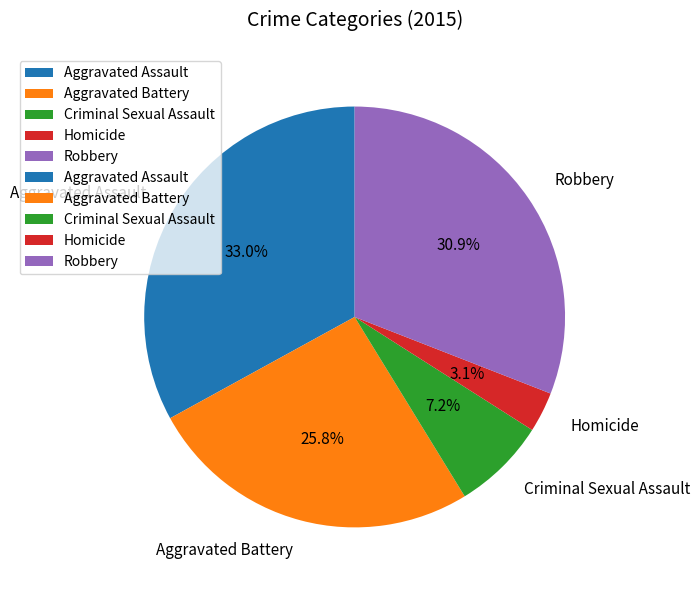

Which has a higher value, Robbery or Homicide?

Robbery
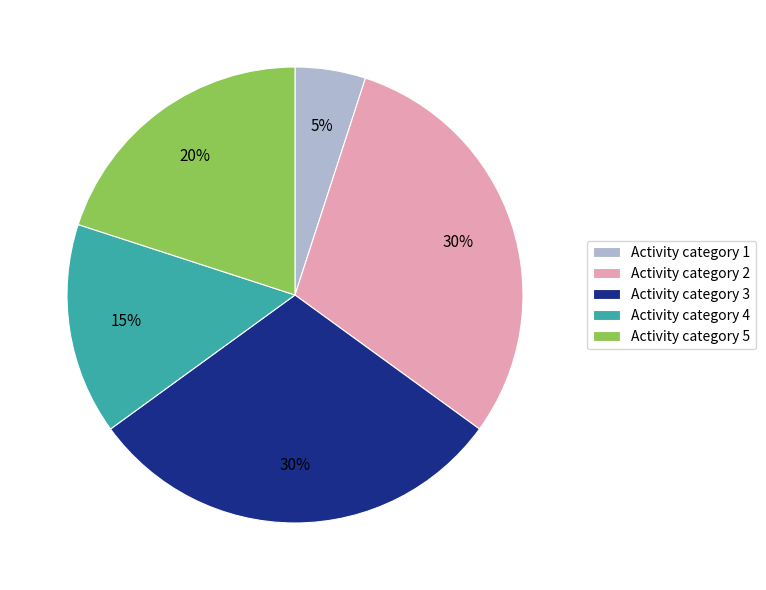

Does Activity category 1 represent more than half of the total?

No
* * *
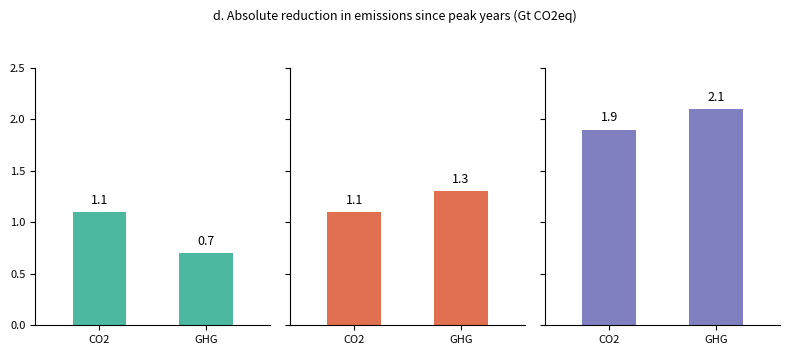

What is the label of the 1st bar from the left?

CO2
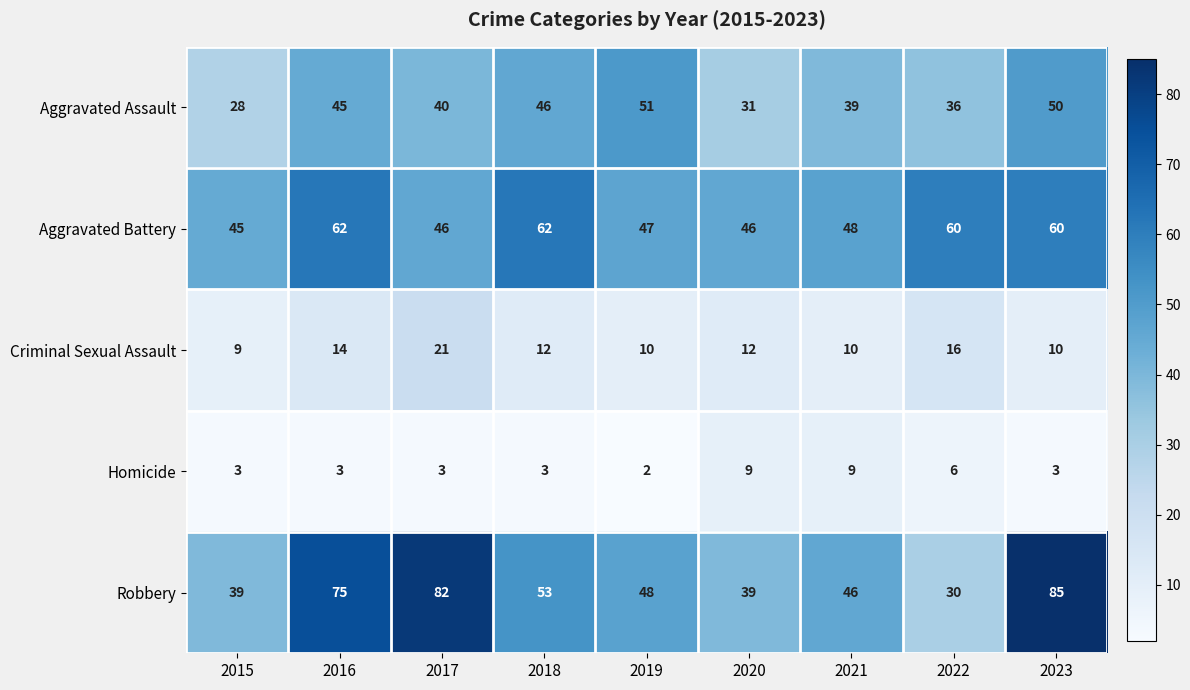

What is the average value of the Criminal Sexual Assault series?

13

- WORK ORDER -
From the material above, pull out the part that opens with the line containing "Which has a" and closes with the line containing "Does Activity category", reproducing every line of it unchanged. Leave the pictures out of your answer.

- RESULT OF THE EXERCISE -
Which has a higher value, Robbery or Homicide?

Robbery

Does Activity category 1 represent more than half of the total?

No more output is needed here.